§ Directions for this task:
Reproduce exactly the lines of the material beneath, from the line that contains "X-166598D02*" to the line that contains "X-303150D02*", both included, and no other lines.

§ Available records:
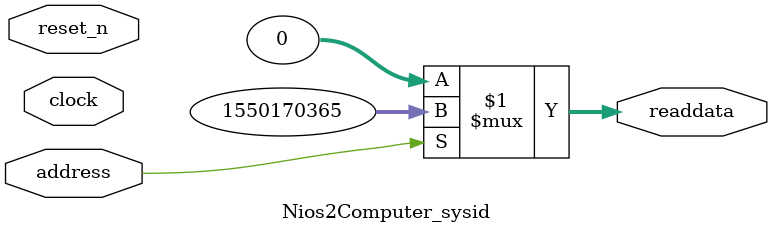
<source format=v>



// synthesis translate_off
`timescale 1ns / 1ps
// synthesis translate_on

// turn off superfluous verilog processor warnings 
// altera message_level Level1 
// altera message_off 10034 10035 10036 10037 10230 10240 10030 

module Nios2Computer_sysid (
               // inputs:
                address,
                clock,
                reset_n,

               // outputs:
                readdata
             )
;

  output  [ 31: 0] readdata;
  input            address;
  input            clock;
  input            reset_n;

  wire    [ 31: 0] readdata;
  //control_slave, which is an e_avalon_slave
  assign readdata = address ? 1550170365 : 0;

endmodule



</source>
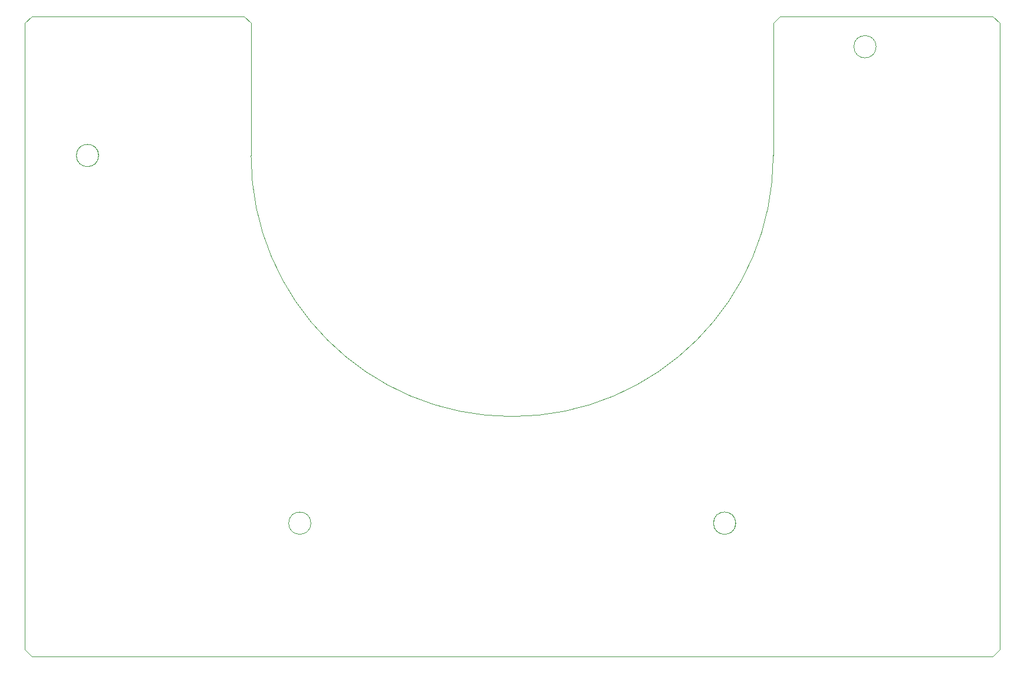
<source format=gko>
%FSLAX25Y25*%
%MOIN*%
G70*
G01*
G75*
G04 Layer_Color=16711935*
%ADD10R,0.05100X0.05100*%
G04:AMPARAMS|DCode=11|XSize=94.49mil|YSize=29.13mil|CornerRadius=0.73mil|HoleSize=0mil|Usage=FLASHONLY|Rotation=270.000|XOffset=0mil|YOffset=0mil|HoleType=Round|Shape=RoundedRectangle|*
%AMROUNDEDRECTD11*
21,1,0.09449,0.02768,0,0,270.0*
21,1,0.09303,0.02913,0,0,270.0*
1,1,0.00146,-0.01384,-0.04652*
1,1,0.00146,-0.01384,0.04652*
1,1,0.00146,0.01384,0.04652*
1,1,0.00146,0.01384,-0.04652*
%
%ADD11ROUNDEDRECTD11*%
%ADD12R,0.03937X0.07087*%
%ADD13R,0.07087X0.03937*%
%ADD14R,0.04724X0.13780*%
%ADD15R,0.05906X0.03543*%
%ADD16R,0.09449X0.11024*%
%ADD17R,0.03150X0.07874*%
%ADD18O,0.07874X0.02362*%
%ADD19R,0.08465X0.04331*%
%ADD20R,0.08465X0.04331*%
%ADD21R,0.08465X0.13780*%
%ADD22R,0.37402X0.41339*%
%ADD23R,0.13780X0.03543*%
%ADD24R,0.08661X0.02362*%
%ADD25R,0.08661X0.02362*%
%ADD26R,0.06693X0.15748*%
%ADD27R,0.13465X0.04921*%
%ADD28R,0.04921X0.02756*%
%ADD29R,0.09843X0.07874*%
%ADD30R,0.13465X0.04724*%
%ADD31R,0.05080X0.05600*%
%ADD32R,0.20472X0.19200*%
%ADD33R,0.07874X0.07874*%
%ADD34R,0.07874X0.07874*%
%ADD35R,0.02165X0.03937*%
%ADD36R,0.05100X0.05100*%
%ADD37R,0.07087X0.04449*%
%ADD38R,0.07874X0.09843*%
%ADD39R,0.04449X0.07087*%
%ADD40C,0.01102*%
%ADD41C,0.03000*%
%ADD42C,0.04331*%
%ADD43C,0.01500*%
%ADD44C,0.02362*%
%ADD45C,0.05000*%
%ADD46C,0.01200*%
%ADD47C,0.02000*%
%ADD48C,0.04000*%
%ADD49C,0.08000*%
%ADD50C,0.10000*%
%ADD51C,0.01969*%
%ADD52C,0.02165*%
%ADD53R,0.03600X0.13800*%
%ADD54R,0.08000X0.29700*%
%ADD55R,0.07000X0.24600*%
%ADD56R,0.06600X0.24400*%
%ADD57R,0.06700X0.20500*%
%ADD58R,0.11300X0.13400*%
%ADD59R,0.09300X0.13200*%
%ADD60R,0.25100X0.17800*%
%ADD61R,0.16300X0.24200*%
%ADD62R,0.31100X0.30000*%
%ADD63R,0.17300X0.10200*%
%ADD64R,0.59000X0.07200*%
%ADD65R,0.10000X0.09200*%
%ADD66R,0.30300X0.11200*%
%ADD67C,0.00197*%
%ADD68C,0.03150*%
%ADD69R,0.11811X0.11811*%
%ADD70C,0.11811*%
%ADD71C,0.05906*%
%ADD72R,0.05906X0.05906*%
%ADD73C,0.04331*%
G04:AMPARAMS|DCode=74|XSize=43.31mil|YSize=43.31mil|CornerRadius=10.83mil|HoleSize=0mil|Usage=FLASHONLY|Rotation=90.000|XOffset=0mil|YOffset=0mil|HoleType=Round|Shape=RoundedRectangle|*
%AMROUNDEDRECTD74*
21,1,0.04331,0.02165,0,0,90.0*
21,1,0.02165,0.04331,0,0,90.0*
1,1,0.02165,0.01083,0.01083*
1,1,0.02165,0.01083,-0.01083*
1,1,0.02165,-0.01083,-0.01083*
1,1,0.02165,-0.01083,0.01083*
%
%ADD74ROUNDEDRECTD74*%
%ADD75C,0.05315*%
%ADD76R,0.05315X0.05315*%
G04:AMPARAMS|DCode=77|XSize=59.06mil|YSize=59.06mil|CornerRadius=14.76mil|HoleSize=0mil|Usage=FLASHONLY|Rotation=90.000|XOffset=0mil|YOffset=0mil|HoleType=Round|Shape=RoundedRectangle|*
%AMROUNDEDRECTD77*
21,1,0.05906,0.02953,0,0,90.0*
21,1,0.02953,0.05906,0,0,90.0*
1,1,0.02953,0.01476,0.01476*
1,1,0.02953,0.01476,-0.01476*
1,1,0.02953,-0.01476,-0.01476*
1,1,0.02953,-0.01476,0.01476*
%
%ADD77ROUNDEDRECTD77*%
%ADD78C,0.07874*%
%ADD79C,0.02000*%
%ADD80C,0.04000*%
%ADD81C,0.03000*%
%ADD82R,0.33700X0.13200*%
%ADD83R,0.09335X0.10100*%
%ADD84R,0.13100X1.68900*%
%ADD85R,0.41700X0.14400*%
%ADD86R,0.19200X0.39100*%
%ADD87R,0.79600X0.20200*%
%ADD88R,0.31800X0.32800*%
%ADD89R,0.10900X0.35200*%
%ADD90R,0.68339X0.12300*%
%ADD91R,0.10300X0.24700*%
%ADD92R,0.11900X0.16700*%
%ADD93R,0.13500X1.15100*%
%ADD94C,0.01000*%
%ADD95C,0.01575*%
%ADD96C,0.01181*%
%ADD97C,0.00984*%
%ADD98C,0.00787*%
%ADD99C,0.00700*%
%ADD100C,0.00600*%
%ADD101C,0.00500*%
%ADD102C,0.01524*%
%ADD103C,0.00394*%
%ADD104R,0.00898X0.08221*%
%ADD105R,0.05900X0.05900*%
G04:AMPARAMS|DCode=106|XSize=102.49mil|YSize=37.13mil|CornerRadius=0.93mil|HoleSize=0mil|Usage=FLASHONLY|Rotation=270.000|XOffset=0mil|YOffset=0mil|HoleType=Round|Shape=RoundedRectangle|*
%AMROUNDEDRECTD106*
21,1,0.10249,0.03528,0,0,270.0*
21,1,0.10063,0.03713,0,0,270.0*
1,1,0.00186,-0.01764,-0.05032*
1,1,0.00186,-0.01764,0.05032*
1,1,0.00186,0.01764,0.05032*
1,1,0.00186,0.01764,-0.05032*
%
%ADD106ROUNDEDRECTD106*%
%ADD107R,0.04737X0.07887*%
%ADD108R,0.07887X0.04737*%
%ADD109R,0.05524X0.14579*%
%ADD110R,0.06706X0.04343*%
%ADD111R,0.10249X0.11824*%
%ADD112R,0.03950X0.08674*%
%ADD113O,0.08674X0.03162*%
%ADD114R,0.09265X0.05131*%
%ADD115R,0.09265X0.05131*%
%ADD116R,0.09265X0.14579*%
%ADD117R,0.38202X0.42139*%
%ADD118R,0.14579X0.04343*%
%ADD119R,0.09461X0.03162*%
%ADD120R,0.09461X0.03162*%
%ADD121R,0.07493X0.16548*%
%ADD122R,0.14265X0.05721*%
%ADD123R,0.05721X0.03556*%
%ADD124R,0.10642X0.08674*%
%ADD125R,0.14265X0.05524*%
%ADD126R,0.05880X0.06400*%
%ADD127R,0.21272X0.20000*%
%ADD128R,0.08674X0.08674*%
%ADD129R,0.08674X0.08674*%
%ADD130R,0.02965X0.04737*%
%ADD131R,0.05900X0.05900*%
%ADD132R,0.07887X0.05249*%
%ADD133R,0.08674X0.10642*%
%ADD134R,0.05249X0.07887*%
%ADD135C,0.03950*%
%ADD136R,0.12611X0.12611*%
%ADD137C,0.12611*%
%ADD138C,0.06706*%
%ADD139R,0.06706X0.06706*%
%ADD140C,0.05131*%
G04:AMPARAMS|DCode=141|XSize=51.31mil|YSize=51.31mil|CornerRadius=12.83mil|HoleSize=0mil|Usage=FLASHONLY|Rotation=90.000|XOffset=0mil|YOffset=0mil|HoleType=Round|Shape=RoundedRectangle|*
%AMROUNDEDRECTD141*
21,1,0.05131,0.02565,0,0,90.0*
21,1,0.02565,0.05131,0,0,90.0*
1,1,0.02565,0.01283,0.01283*
1,1,0.02565,0.01283,-0.01283*
1,1,0.02565,-0.01283,-0.01283*
1,1,0.02565,-0.01283,0.01283*
%
%ADD141ROUNDEDRECTD141*%
%ADD142C,0.06115*%
%ADD143R,0.06115X0.06115*%
G04:AMPARAMS|DCode=144|XSize=67.06mil|YSize=67.06mil|CornerRadius=16.76mil|HoleSize=0mil|Usage=FLASHONLY|Rotation=90.000|XOffset=0mil|YOffset=0mil|HoleType=Round|Shape=RoundedRectangle|*
%AMROUNDEDRECTD144*
21,1,0.06706,0.03353,0,0,90.0*
21,1,0.03353,0.06706,0,0,90.0*
1,1,0.03353,0.01676,0.01676*
1,1,0.03353,0.01676,-0.01676*
1,1,0.03353,-0.01676,-0.01676*
1,1,0.03353,-0.01676,0.01676*
%
%ADD144ROUNDEDRECTD144*%
%ADD145C,0.08674*%
D67*
X-151477Y-78740D02*
G03*
X-151477Y-78740I-98J0D01*
G01*
D02*
G03*
X-151477Y-78740I-98J0D01*
G01*
D02*
G03*
X-151477Y-78740I-98J0D01*
G01*
D02*
G03*
X-151477Y-78740I-98J0D01*
G01*
D103*
X-25197Y-286723D02*
G03*
X-25197Y-286723I-6299J0D01*
G01*
X-385433Y-78740D02*
G03*
X-385433Y-78740I-6299J0D01*
G01*
X-25098Y-286723D02*
G03*
X-25098Y-286723I-6299J0D01*
G01*
X-385335Y-78740D02*
G03*
X-385335Y-78740I-6299J0D01*
G01*
X54244Y-17223D02*
G03*
X54244Y-17223I-6299J0D01*
G01*
X-265354Y-286723D02*
G03*
X-265354Y-286723I-6299J0D01*
G01*
X-299213Y-78740D02*
G03*
X-3937Y-78740I147638J0D01*
G01*
X120079Y-362137D02*
X124016Y-358200D01*
X-137500Y-362205D02*
X120079D01*
X-166598D02*
X-132319D01*
X-423229D02*
X-166598D01*
X124016Y-358200D02*
Y-3937D01*
X0Y0D02*
X120079D01*
X-3937Y-78740D02*
Y-3937D01*
X-299213Y-78740D02*
Y-3937D01*
X-423229Y0D02*
X-303150D01*
X-427166Y-358268D02*
Y-3937D01*
X120079Y0D02*
X124016Y-3937D01*
X-3937D02*
X0Y0D01*
X-303150D02*
X-299213Y-3937D01*
X-427166D02*
X-423229Y0D01*
X-427166Y-358268D02*
X-423229Y-362205D01*
M02*

</source>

§ Result of this task:
X-166598D02*
X-132319D01*
X-423229D02*
X-166598D01*
X124016Y-358200D02*
Y-3937D01*
X0Y0D02*
X120079D01*
X-3937Y-78740D02*
Y-3937D01*
X-299213Y-78740D02*
Y-3937D01*
X-423229Y0D02*
X-303150D01*
X-427166Y-358268D02*
Y-3937D01*
X120079Y0D02*
X124016Y-3937D01*
X-3937D02*
X0Y0D01*
X-303150D02*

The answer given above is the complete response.